WHAT TO PRODUCE: Count the lines that contain the word "Cognitivo" and give only the number.

[Saved data entries]
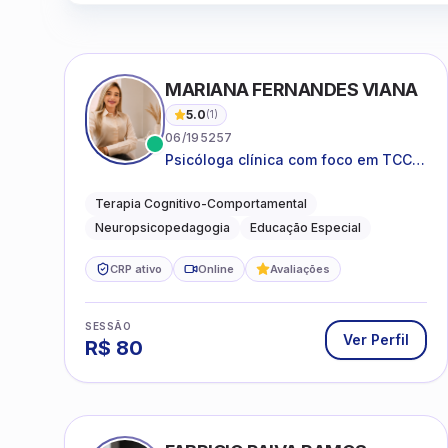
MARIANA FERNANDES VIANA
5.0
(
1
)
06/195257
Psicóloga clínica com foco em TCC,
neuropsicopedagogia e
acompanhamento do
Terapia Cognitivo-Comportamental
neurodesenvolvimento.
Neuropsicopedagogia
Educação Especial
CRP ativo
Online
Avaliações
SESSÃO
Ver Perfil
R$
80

---

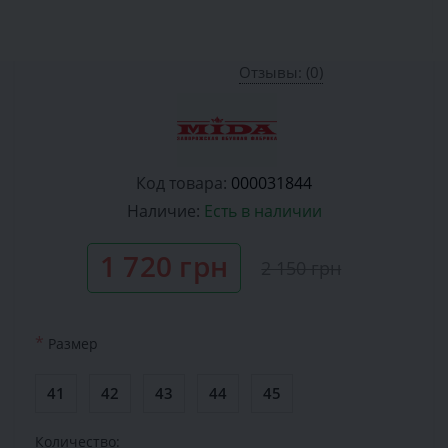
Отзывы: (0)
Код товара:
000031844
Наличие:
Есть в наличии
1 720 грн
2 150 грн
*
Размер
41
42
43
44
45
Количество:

RESULT FOR THIS TASK: 1